*Records shown*.
────────────────────────────────────────

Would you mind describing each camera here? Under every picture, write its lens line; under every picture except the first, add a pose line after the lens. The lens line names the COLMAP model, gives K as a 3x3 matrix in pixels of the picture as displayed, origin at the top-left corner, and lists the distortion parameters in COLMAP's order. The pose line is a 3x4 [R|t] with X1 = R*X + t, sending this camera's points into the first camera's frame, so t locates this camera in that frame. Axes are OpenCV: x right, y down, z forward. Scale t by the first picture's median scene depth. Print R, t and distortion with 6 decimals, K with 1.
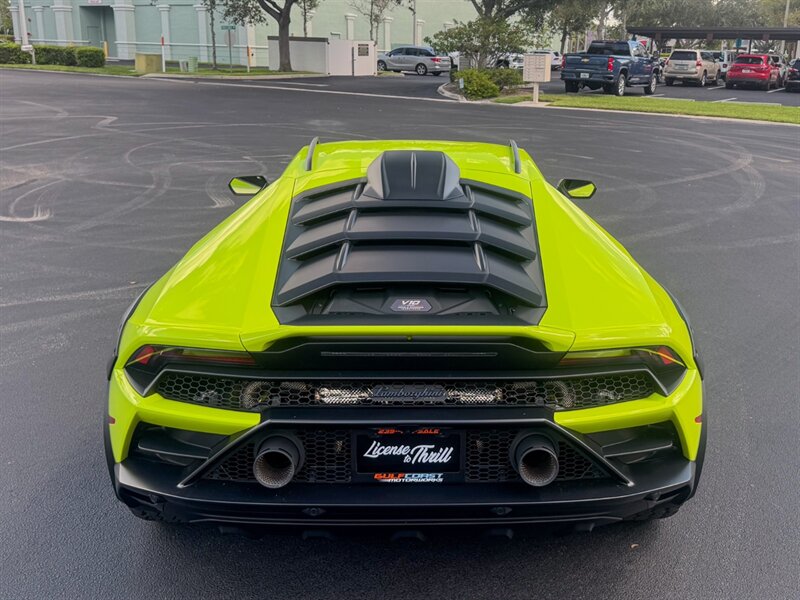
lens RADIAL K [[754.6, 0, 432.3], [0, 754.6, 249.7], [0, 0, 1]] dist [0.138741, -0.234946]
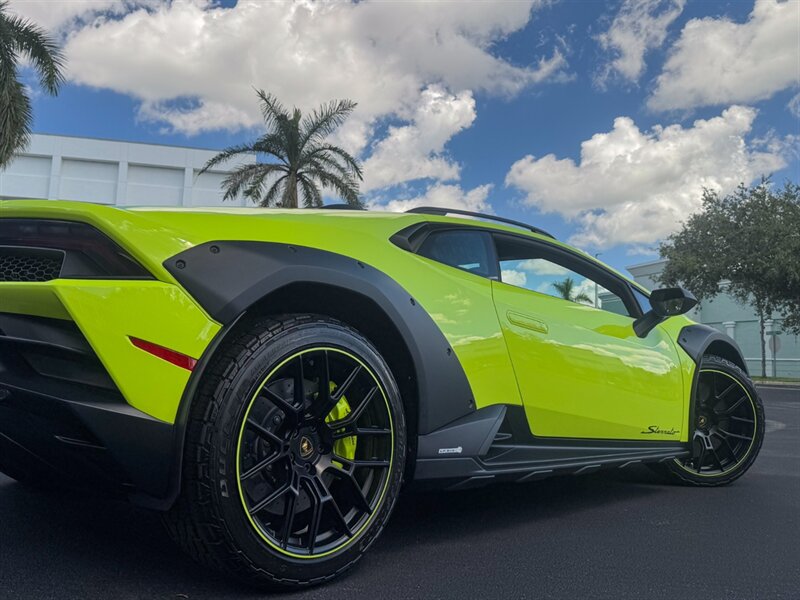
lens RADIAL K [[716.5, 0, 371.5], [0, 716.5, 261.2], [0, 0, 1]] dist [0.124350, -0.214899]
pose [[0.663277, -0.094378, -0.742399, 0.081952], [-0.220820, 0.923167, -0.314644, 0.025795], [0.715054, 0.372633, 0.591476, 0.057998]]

────────────────────────────────────────

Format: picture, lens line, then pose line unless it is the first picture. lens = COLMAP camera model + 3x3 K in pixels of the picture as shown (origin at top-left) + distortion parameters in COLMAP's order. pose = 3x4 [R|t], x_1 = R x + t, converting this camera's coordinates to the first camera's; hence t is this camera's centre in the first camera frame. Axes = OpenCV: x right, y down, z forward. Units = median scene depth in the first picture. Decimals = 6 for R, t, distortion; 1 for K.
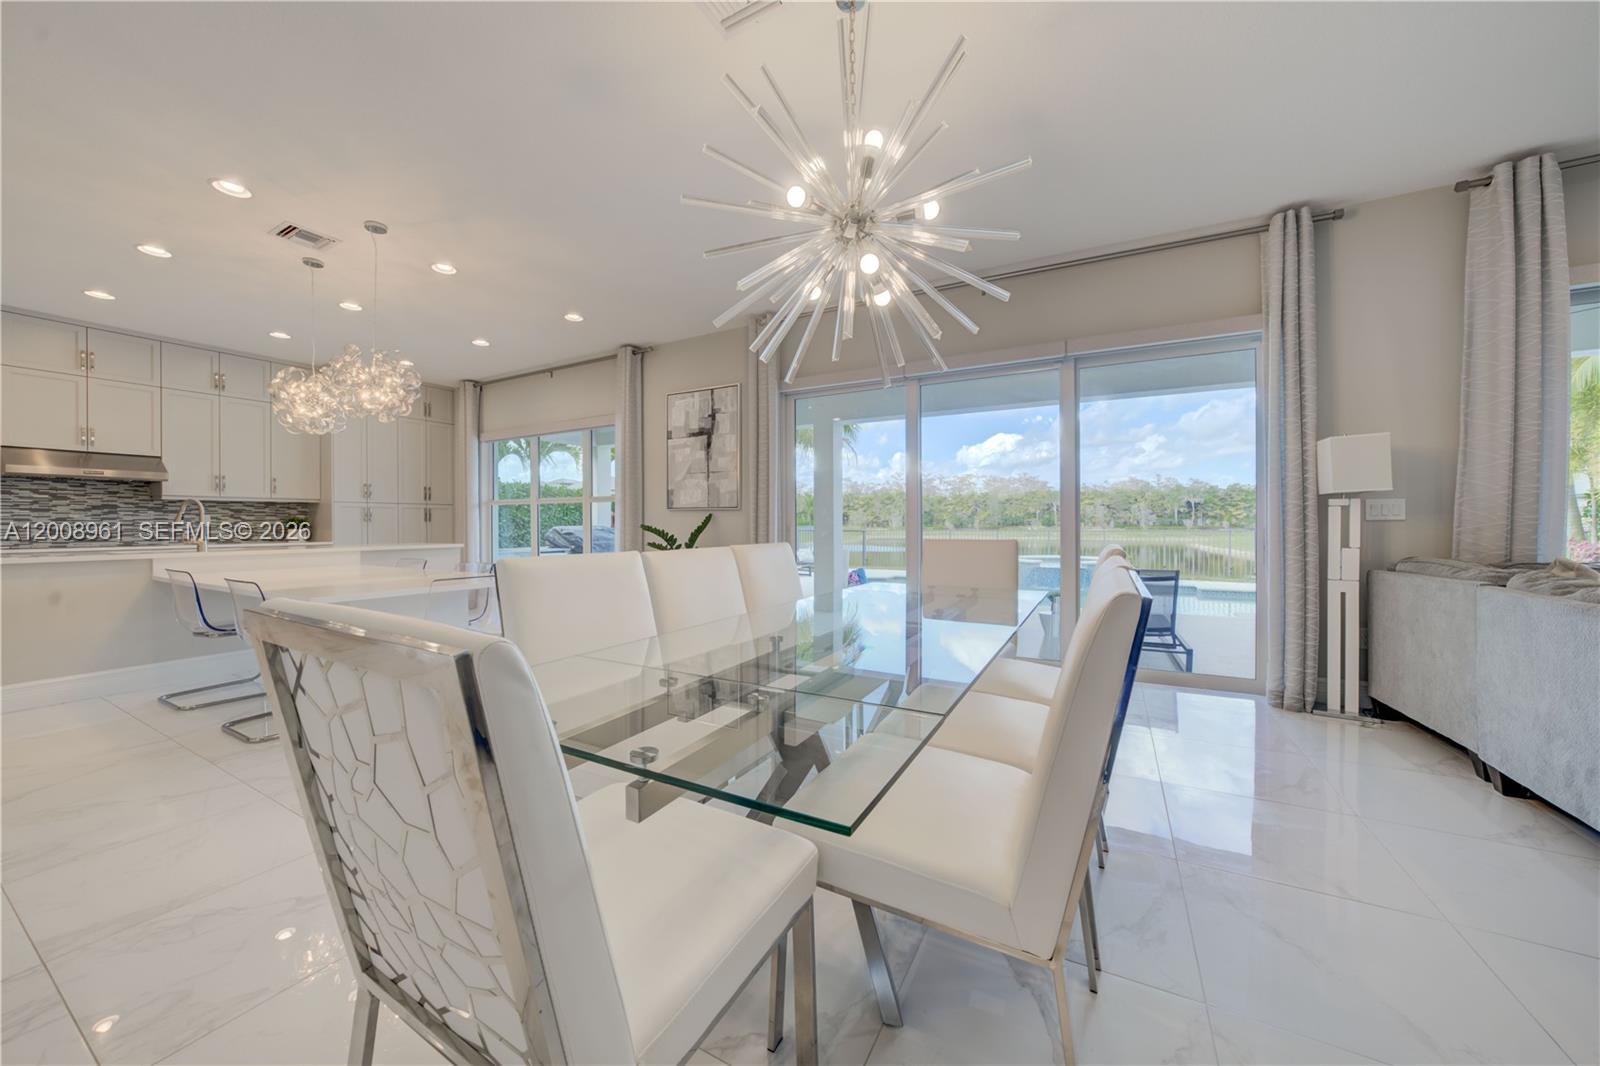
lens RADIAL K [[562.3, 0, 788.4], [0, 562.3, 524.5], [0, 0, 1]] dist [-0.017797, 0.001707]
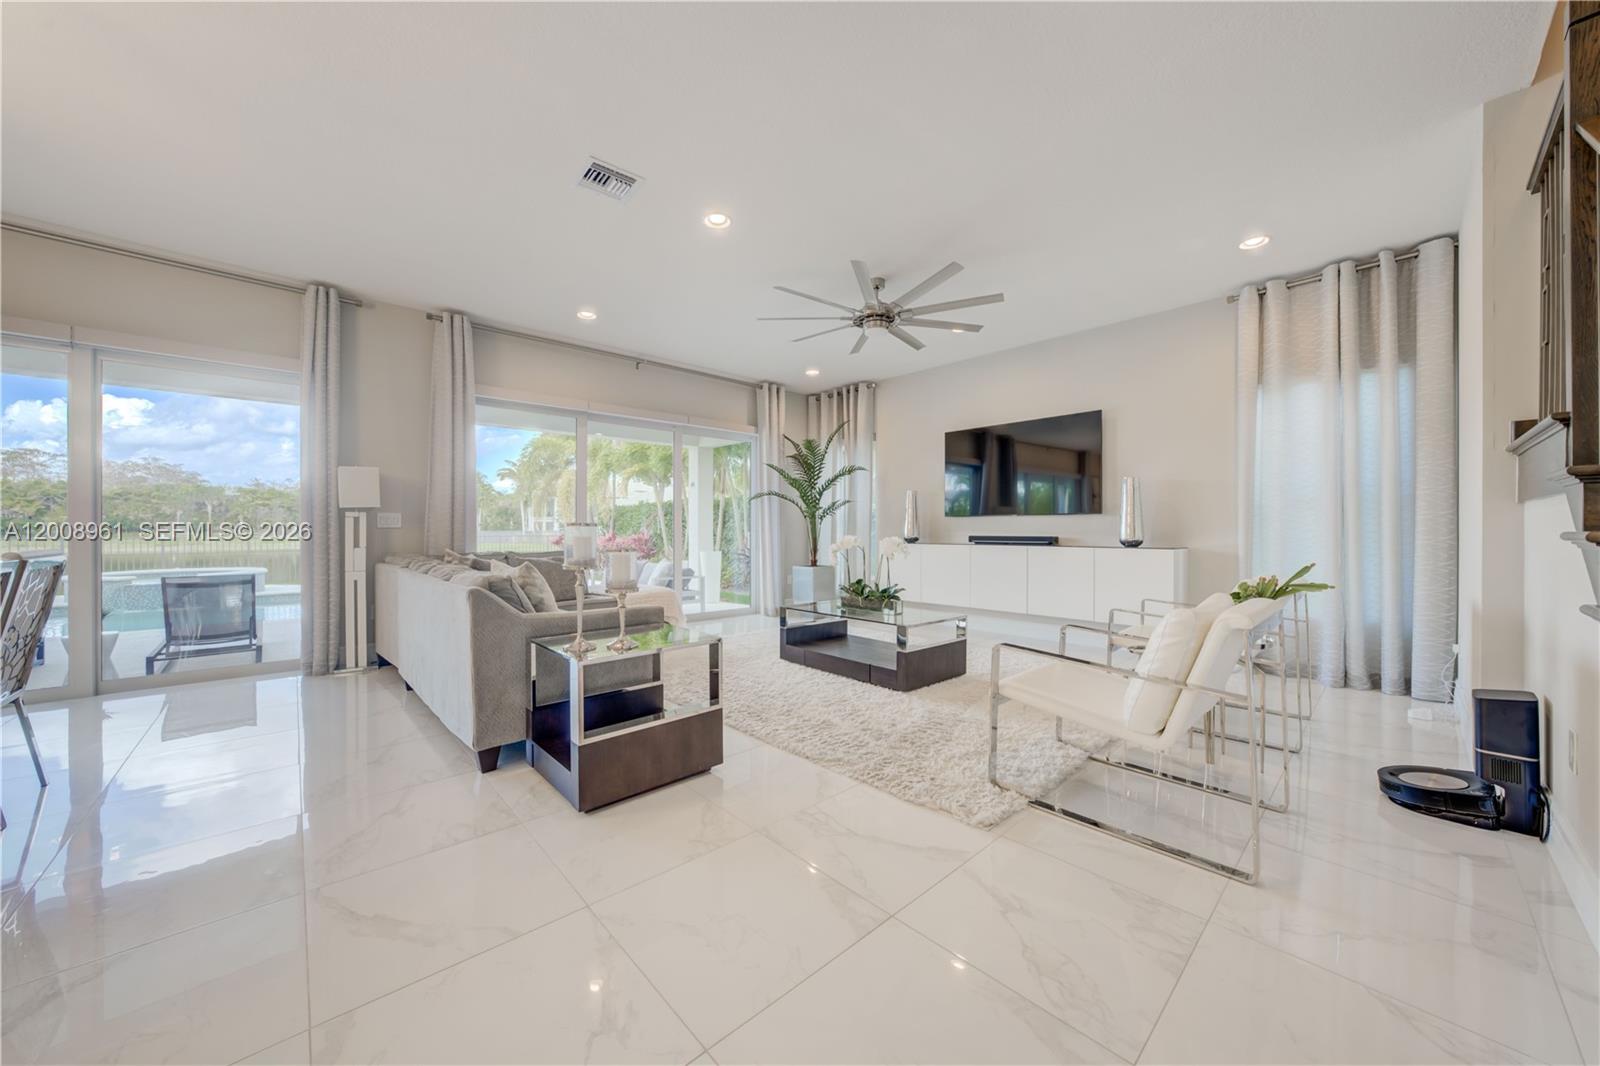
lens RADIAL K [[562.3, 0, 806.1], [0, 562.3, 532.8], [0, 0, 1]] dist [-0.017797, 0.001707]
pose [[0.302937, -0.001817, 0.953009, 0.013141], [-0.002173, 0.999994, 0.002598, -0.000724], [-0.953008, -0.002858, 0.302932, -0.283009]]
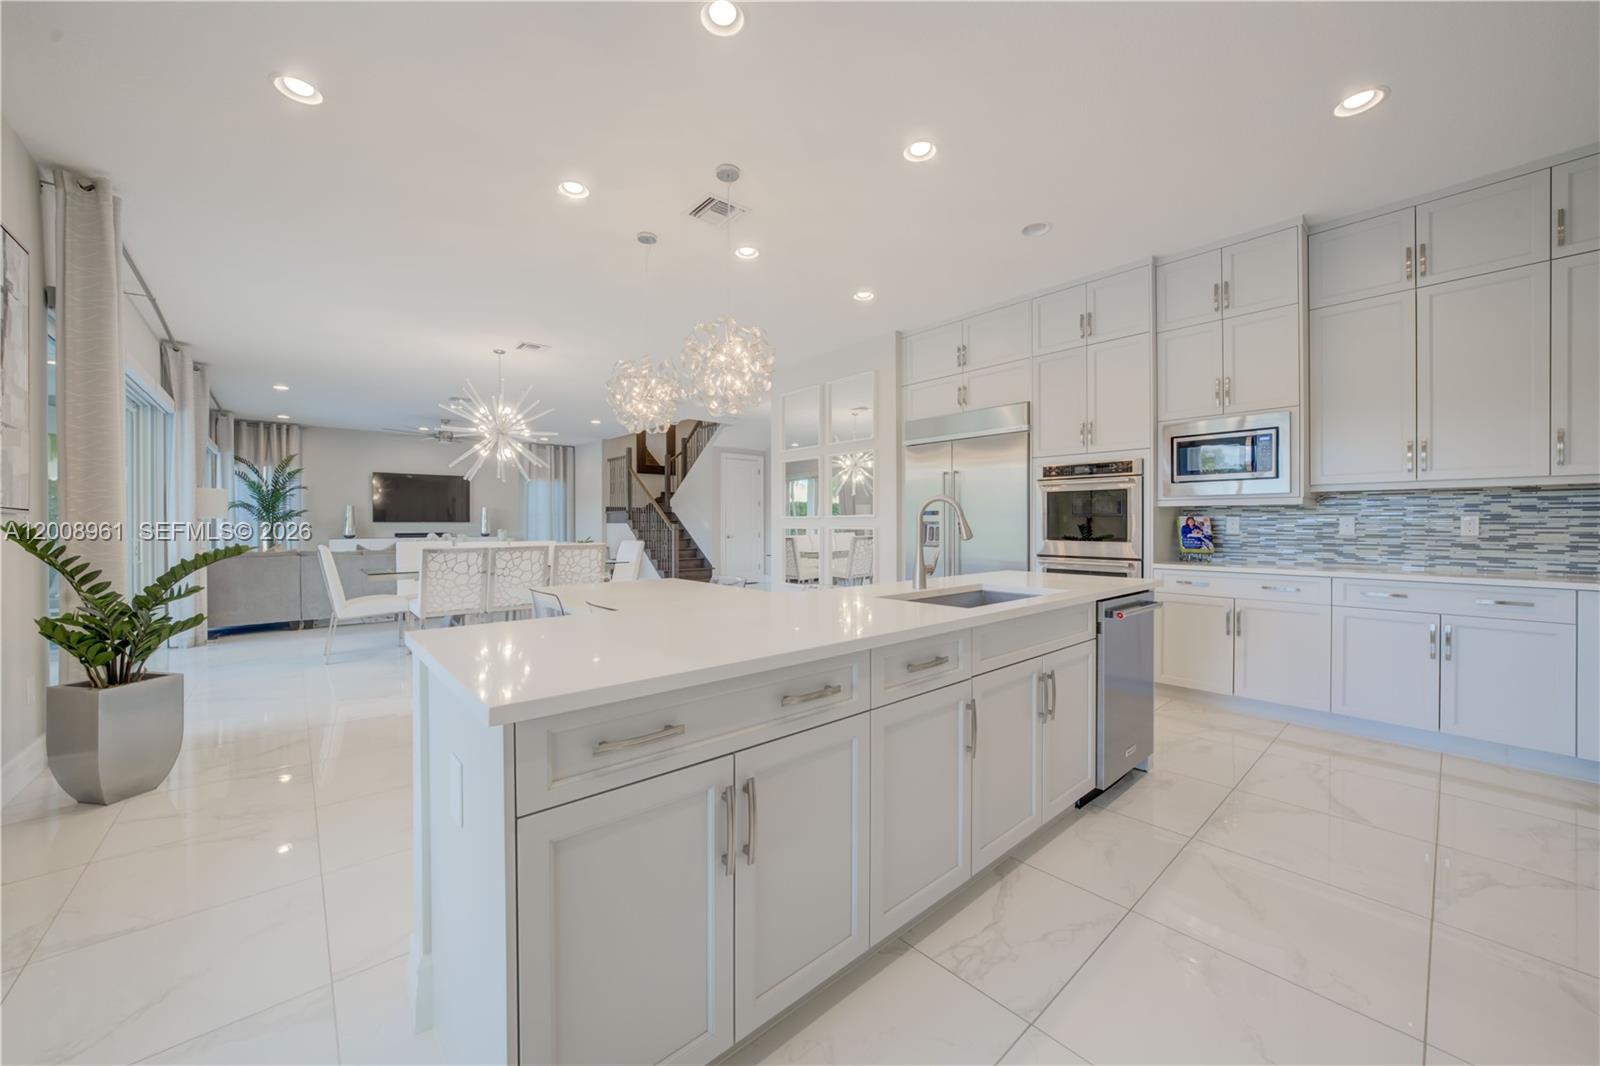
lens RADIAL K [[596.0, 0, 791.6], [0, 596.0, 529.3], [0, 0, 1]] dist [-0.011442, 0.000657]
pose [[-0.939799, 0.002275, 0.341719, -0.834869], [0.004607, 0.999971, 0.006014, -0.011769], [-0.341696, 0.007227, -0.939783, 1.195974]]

────────────────────────────────────────

*The task*. Could you write out the records again, starting with the line with "Would you mind" and going on through the line with "0.372633, 0.591476, 0.057998]]", swapping "describing" for "documenting" and changing nothing else, with the pictures left out of your answer?

*Task output*.
Would you mind documenting each camera here? Under every picture, write its lens line; under every picture except the first, add a pose line after the lens. The lens line names the COLMAP model, gives K as a 3x3 matrix in pixels of the picture as displayed, origin at the top-left corner, and lists the distortion parameters in COLMAP's order. The pose line is a 3x4 [R|t] with X1 = R*X + t, sending this camera's points into the first camera's frame, so t locates this camera in that frame. Axes are OpenCV: x right, y down, z forward. Scale t by the first picture's median scene depth. Print R, t and distortion with 6 decimals, K with 1.
lens RADIAL K [[754.6, 0, 432.3], [0, 754.6, 249.7], [0, 0, 1]] dist [0.138741, -0.234946]
lens RADIAL K [[716.5, 0, 371.5], [0, 716.5, 261.2], [0, 0, 1]] dist [0.124350, -0.214899]
pose [[0.663277, -0.094378, -0.742399, 0.081952], [-0.220820, 0.923167, -0.314644, 0.025795], [0.715054, 0.372633, 0.591476, 0.057998]]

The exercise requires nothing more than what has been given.